Assume people have no imagination

It may seem obvious to you that people will be able to imagine themselves living in your apartment, but this doesn’t mean it is. You need to make your flat feel luxurious, even if it seems borderline ridiculous that you would ever have nothing but a bowl of lemons and a perfectly-dishevelled dishtowel on your kitchen countertops.

Similarly, if you live in one of Sweden’s big cities and are lucky enough to have a balcony, you must decorate it with some sort of attractive blanket (in, you guessed it, a neutral colour), a bowl of berries, a bottle of champagne and two glasses. It doesn’t matter if you’ve never used your balcony for anything other than storing drinks in winter, people must be shown the opportunities your balcony can bring. Swedes love to spend time in the open air, so show them that this is possible.

In a similar vein, if you have a garden, it must contain a barbecue. Barbecuing is a favourite Swedish pastime in summer, so show prospective buyers that yes, they can also have the pleasure of barbecuing in the garden, if they buy your property.

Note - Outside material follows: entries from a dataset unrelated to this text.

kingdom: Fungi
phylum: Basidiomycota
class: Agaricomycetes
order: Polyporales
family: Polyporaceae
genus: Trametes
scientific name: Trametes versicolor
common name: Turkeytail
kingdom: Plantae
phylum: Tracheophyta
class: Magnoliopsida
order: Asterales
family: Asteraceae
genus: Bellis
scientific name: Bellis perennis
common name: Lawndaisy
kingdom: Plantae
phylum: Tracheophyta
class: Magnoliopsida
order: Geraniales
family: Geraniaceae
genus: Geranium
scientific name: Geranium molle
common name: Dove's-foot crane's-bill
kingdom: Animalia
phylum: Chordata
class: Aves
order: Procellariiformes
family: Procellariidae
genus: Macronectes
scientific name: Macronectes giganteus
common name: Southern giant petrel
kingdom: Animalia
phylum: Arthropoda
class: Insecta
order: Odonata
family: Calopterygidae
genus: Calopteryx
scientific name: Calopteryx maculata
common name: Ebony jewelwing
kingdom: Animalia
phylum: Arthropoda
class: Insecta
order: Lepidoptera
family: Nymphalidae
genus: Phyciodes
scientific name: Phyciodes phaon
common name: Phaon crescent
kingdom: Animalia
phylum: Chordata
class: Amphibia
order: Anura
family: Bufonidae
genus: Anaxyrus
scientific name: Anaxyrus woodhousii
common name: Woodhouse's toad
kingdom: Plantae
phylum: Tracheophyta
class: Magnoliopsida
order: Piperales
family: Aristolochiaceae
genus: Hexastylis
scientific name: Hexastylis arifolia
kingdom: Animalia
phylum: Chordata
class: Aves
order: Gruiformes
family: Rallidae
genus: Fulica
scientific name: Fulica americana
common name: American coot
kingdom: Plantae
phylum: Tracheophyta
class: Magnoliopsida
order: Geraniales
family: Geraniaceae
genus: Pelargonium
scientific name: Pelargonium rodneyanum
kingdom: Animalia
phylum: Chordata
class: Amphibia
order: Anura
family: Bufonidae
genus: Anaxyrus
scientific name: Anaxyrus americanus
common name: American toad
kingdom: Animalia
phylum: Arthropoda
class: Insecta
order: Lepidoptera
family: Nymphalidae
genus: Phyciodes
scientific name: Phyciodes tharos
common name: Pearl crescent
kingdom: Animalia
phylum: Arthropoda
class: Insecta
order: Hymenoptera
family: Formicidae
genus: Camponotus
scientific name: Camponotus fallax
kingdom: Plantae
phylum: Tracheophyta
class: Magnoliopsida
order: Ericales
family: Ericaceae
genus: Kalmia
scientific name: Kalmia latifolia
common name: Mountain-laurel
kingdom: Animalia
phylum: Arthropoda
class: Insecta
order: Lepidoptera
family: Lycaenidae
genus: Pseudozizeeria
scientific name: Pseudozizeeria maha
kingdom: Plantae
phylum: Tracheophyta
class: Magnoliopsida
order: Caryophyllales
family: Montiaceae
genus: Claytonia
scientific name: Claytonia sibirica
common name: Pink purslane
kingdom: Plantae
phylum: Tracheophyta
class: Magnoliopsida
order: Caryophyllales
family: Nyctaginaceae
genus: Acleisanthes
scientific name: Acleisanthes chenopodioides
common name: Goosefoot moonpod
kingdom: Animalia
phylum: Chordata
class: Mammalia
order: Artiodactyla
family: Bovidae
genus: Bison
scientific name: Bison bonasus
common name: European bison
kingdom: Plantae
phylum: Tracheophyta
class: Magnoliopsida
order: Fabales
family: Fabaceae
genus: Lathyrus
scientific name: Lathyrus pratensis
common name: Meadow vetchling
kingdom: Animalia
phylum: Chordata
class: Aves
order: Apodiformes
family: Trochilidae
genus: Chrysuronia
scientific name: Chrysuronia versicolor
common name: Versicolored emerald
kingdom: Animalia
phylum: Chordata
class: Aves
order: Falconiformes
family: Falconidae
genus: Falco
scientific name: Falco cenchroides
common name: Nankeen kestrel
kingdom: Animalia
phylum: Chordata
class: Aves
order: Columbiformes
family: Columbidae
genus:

Get rid of everything which suggests someone lives there

Okay, almost everything. Leave nothing but a pair of shoes and two jackets on your clothes rack in the hallway. People need to be shown that someone lives there, in a way which is generic enough that they can imagine living there themselves.

Remove everything from your bathroom which isn’t attached to the wall. Don’t even show prospective buyers that you use soap.

Take down any family photos or photos of people. Privacy-focussed Swedes don’t want to be rudely reminded of the fact that someone actually lives in this apartment they are considering purchasing.

Oil, vinegar, salt and pepper are only allowed in your kitchen if they are expensive brands which you have never opened and bought specifically for photos. Your desk must have nothing but a computer on it.

Books are no longer for reading, they’re for putting plants on top of. Photo: Janerik Henriksson/TT

Your books are no longer for reading, they are decorative items. This means removing the vast majority and instead displaying them in a few carefully-composed piles on your bookshelves, preferably colour-coordinated.

Your coffee table is nothing but a surface on which to display a lit candle and a bunch of flowers. 

The one exception to this rule is your kitchen table. Cover it with a tablecloth, set out a couple of attractive mugs or champagne glasses, a candle and a bunch of flowers to make it look like you regularly have romantic candlelit dates in your kitchen. Like I said, it needs to feel luxurious.

By the end of this process, the goal is to make you feel like you live in an IKEA catalogue.

There’s a bonus, too. By the time you’re finished, so many of your personal belongings will be hidden away in boxes that it will take you half the time to pack when it’s finally time for you to move house.

One final tip…

If you’re not sure how to style your apartment, have a look at what others have done. Look at estate agents’ websites, as well as Hemnet and Booli for inspiration.